[Text extracted page by page]
[Start of section]

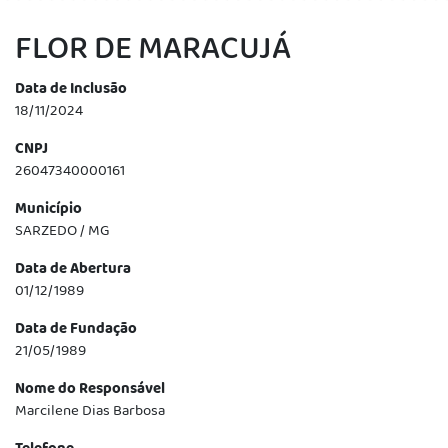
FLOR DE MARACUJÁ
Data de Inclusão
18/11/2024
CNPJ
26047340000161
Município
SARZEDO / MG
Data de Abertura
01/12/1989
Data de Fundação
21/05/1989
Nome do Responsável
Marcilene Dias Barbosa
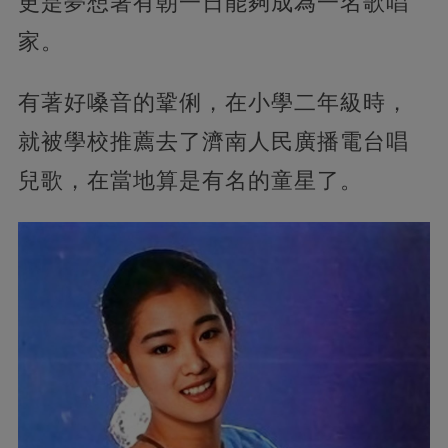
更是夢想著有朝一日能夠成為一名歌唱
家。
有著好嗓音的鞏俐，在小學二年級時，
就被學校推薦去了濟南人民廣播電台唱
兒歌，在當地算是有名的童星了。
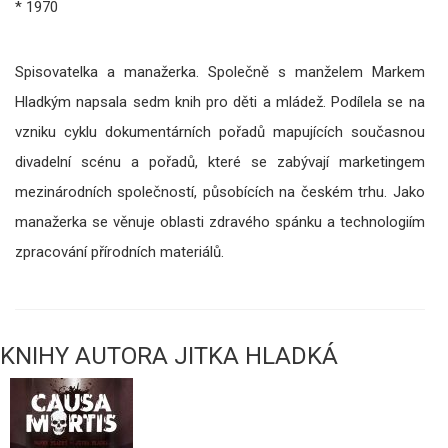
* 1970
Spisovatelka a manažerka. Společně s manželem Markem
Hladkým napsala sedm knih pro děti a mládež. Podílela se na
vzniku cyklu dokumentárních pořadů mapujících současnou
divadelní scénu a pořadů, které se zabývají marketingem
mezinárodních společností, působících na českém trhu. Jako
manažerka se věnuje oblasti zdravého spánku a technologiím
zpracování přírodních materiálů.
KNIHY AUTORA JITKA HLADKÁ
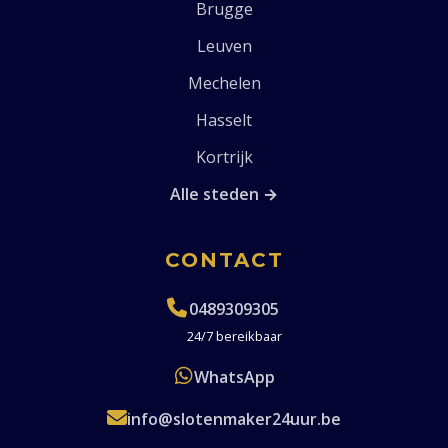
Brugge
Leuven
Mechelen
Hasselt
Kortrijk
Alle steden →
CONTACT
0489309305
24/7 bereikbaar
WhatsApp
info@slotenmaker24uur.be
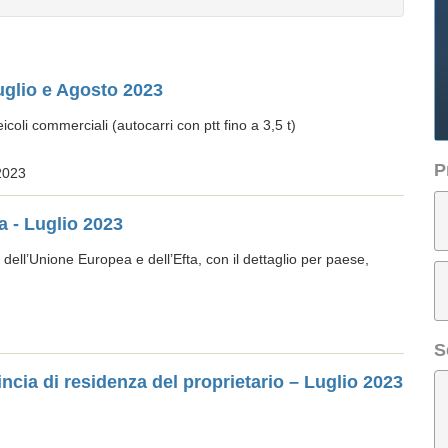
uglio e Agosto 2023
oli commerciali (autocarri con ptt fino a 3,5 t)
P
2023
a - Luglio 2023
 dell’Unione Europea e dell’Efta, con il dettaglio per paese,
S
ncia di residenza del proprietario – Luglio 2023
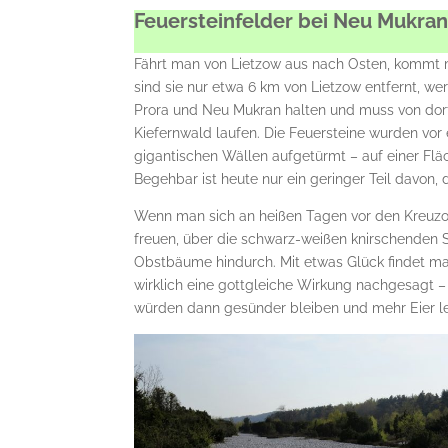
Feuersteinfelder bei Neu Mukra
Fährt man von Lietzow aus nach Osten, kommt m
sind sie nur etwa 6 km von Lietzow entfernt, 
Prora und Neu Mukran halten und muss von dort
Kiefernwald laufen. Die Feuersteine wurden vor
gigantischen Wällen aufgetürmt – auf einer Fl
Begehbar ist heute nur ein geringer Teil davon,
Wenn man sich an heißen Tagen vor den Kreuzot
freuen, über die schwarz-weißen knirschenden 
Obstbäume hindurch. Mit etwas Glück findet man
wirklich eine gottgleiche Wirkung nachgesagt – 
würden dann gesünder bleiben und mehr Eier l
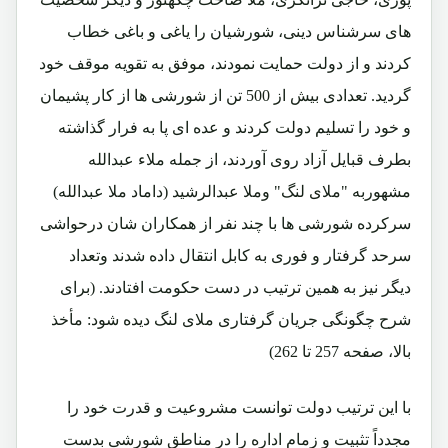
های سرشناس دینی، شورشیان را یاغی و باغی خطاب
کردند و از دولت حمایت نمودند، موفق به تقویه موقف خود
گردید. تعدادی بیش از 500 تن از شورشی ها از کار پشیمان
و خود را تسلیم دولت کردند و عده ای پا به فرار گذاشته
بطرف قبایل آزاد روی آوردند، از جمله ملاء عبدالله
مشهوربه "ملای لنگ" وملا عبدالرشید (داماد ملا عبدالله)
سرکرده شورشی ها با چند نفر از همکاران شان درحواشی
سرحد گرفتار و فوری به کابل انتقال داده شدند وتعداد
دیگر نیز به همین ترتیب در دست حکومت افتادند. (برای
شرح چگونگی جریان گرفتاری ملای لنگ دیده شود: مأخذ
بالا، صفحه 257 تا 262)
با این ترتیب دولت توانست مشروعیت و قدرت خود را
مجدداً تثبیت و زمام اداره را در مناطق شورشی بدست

[End of section]

- Task instructions
Present the lines from the one containing "Feuersteinfelder bei Neu Mukra" through the one containing "würden dann gesünder bleiben und mehr Eier l", both included, as a Markdown table with the columns "Row" and "Line", leaving out blank lines.

- Problem solution
| Row | Line |
|---|---|
| 1 | Feuersteinfelder bei Neu Mukra |
| 2 | Fährt man von Lietzow aus nach Osten, kommt m |
| 3 | sind sie nur etwa 6 km von Lietzow entfernt,  |
| 4 | Prora und Neu Mukran halten und muss von dort |
| 5 | Kiefernwald laufen. Die Feuersteine wurden vor |
| 6 | gigantischen Wällen aufgetürmt – auf einer Fl |
| 7 | Begehbar ist heute nur ein geringer Teil davon, |
| 8 | Wenn man sich an heißen Tagen vor den Kreuzot |
| 9 | freuen, über die schwarz-weißen knirschenden  |
| 10 | Obstbäume hindurch. Mit etwas Glück findet man |
| 11 | wirklich eine gottgleiche Wirkung nachgesagt –  |
| 12 | würden dann gesünder bleiben und mehr Eier l |